Каминский выдвинул ящик, вынул из него пистолет и, размахивая им перед Губиным и Карнаухом, разразился торжествующим хохотом:
— У меня нюх лучше, чем у этой собаки, я давно уже чувствовал, что Масленников — враг! Извините, господа! — обратился он к Чегодову и Гракову. — Придется вызвать немецкое начальство! А вы, мужики, пока можете идти. Спасибо за верную службу! Представлю вас к награде! — И почти вытолкал Губина и Карнауха за дверь. За ними покинули кабинет Граков и Чегодов.
Очутившись вчетвером на улице, они направились в сторону больницы. Мимо них прокатил черный лимузин.
— Ну, пошла писать губерния! Не завидую я Масленникову! — усмехался Граков. — А как мои ребята? Как Сабуров? Одобрил наш план?
— Людей, сказал командир, переправит на Большую землю. И велел еще передать, чтобы не спешили с «Першая мая».
Чегодов лишь краем уха слышал, что в недалеком будущем готовится операция «Первое мая» — массовый переход солдат из бригады Каминского к партизанам. Провокацию же с Масленниковым Олег проводил с Незымаевым и уборщицей Дусей, которая, убирая кабинет начальника полиции, выбирала из корзины, куда обычно Масленников легкомысленно бросал (правда, весьма редко) разорванные на три-четыре части черновики. Эта привычка и сыграла роковую роль в его жизни.
В тот же день по Локотю поползли слухи о предательстве начальника полиции Масленникова; говорили, что засланные им к партизанам люди расстреляны, что готовилось покушение и на самого Каминского, а убийство Воскобойника — дело рук Масленникова…
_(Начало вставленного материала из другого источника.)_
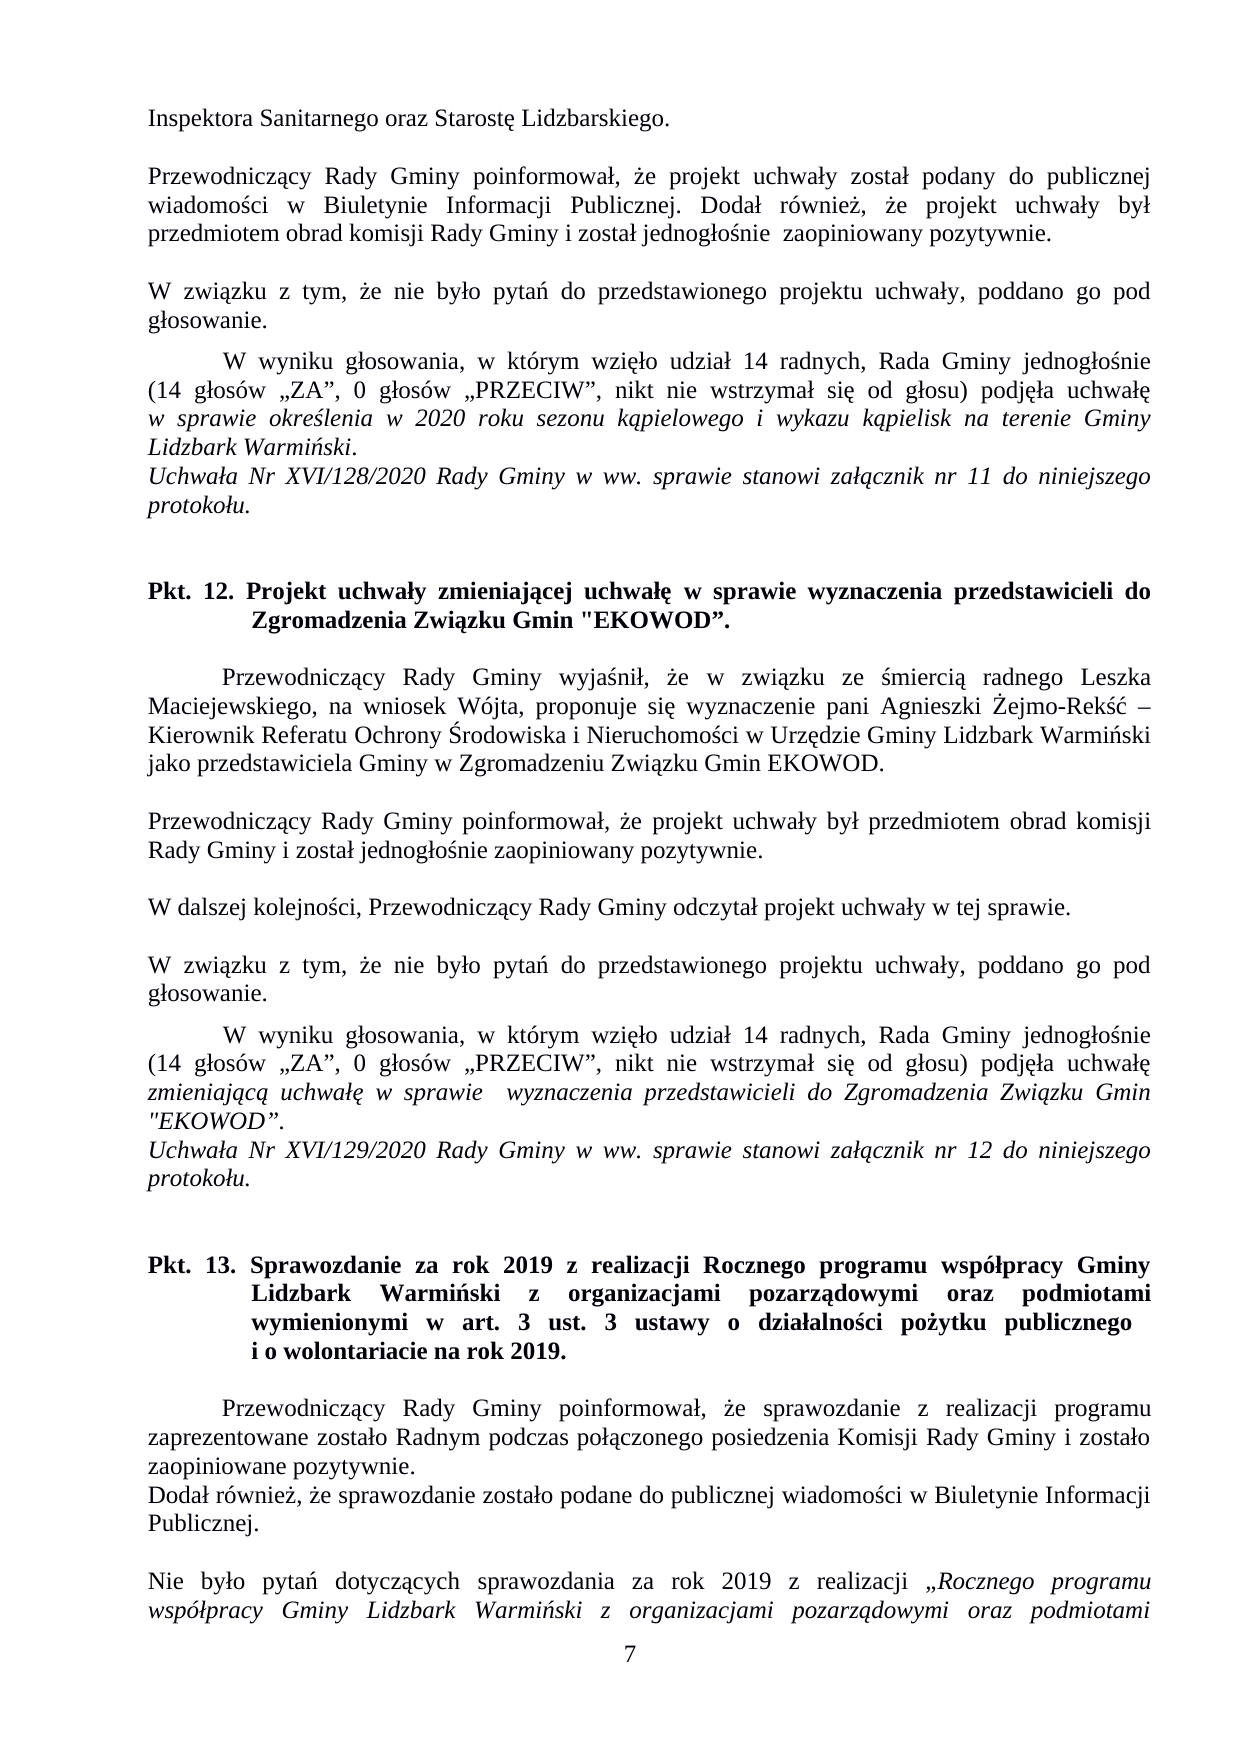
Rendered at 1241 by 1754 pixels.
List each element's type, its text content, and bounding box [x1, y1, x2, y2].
Немцы тоже поверили в принесенные Карнаухом и Губиным доказательства вины начальника полиции Брасовского округа. На клочке бумаги, черным по белому, написанное его почерком, стояло:
…абурову предлагается…
…дником Первомая…
…ен ликвид оватъ груп…
…и т… использовав…
…бригад… Каминского незам…
…лное уничтожение.
Согласно плану Масленникова, в который он посвятил людей Гракова, следовало действовать так:
По прибытии к Сабурову предлагается, воспользовавшись праздником Первомая (самогон в отряд будет доставлен), ликвидировать группу, окружающую Сабурова, и таким образом, использовав сумятицу, обеспечить бригаде Каминского незаметное и полное уничтожение партизан.
Заставив дважды прочесть задание группы, Масленников, как обычно, полагаясь на свою память, разорвал и выбросил в корзину написанное.
Через трое суток Масленников был повешен…
В бригаде начался раскол. Одни говорили: «Грабь, режь, насилуй, день, да мой», другие: «Пока не поздно, искупать надо свою вину!»
Каминский же с каждым днем становился все злей и мрачней, и порой в его глазах вспыхивало безумие. На ночь он запирался и долго сидел, обняв верного дога.
Однажды в начале мая, собрав подпольщиков, выступил Незымаев:
— Если бы не успехи немцев на южных фронтах, бригада при первом же ударе рассыпалась бы; ее сохраняет только круговая порука, которая подобна засасывающему болоту, а «солидаризм» энтээсовцев — отрава, дурман, освящающий любое кровавое дело.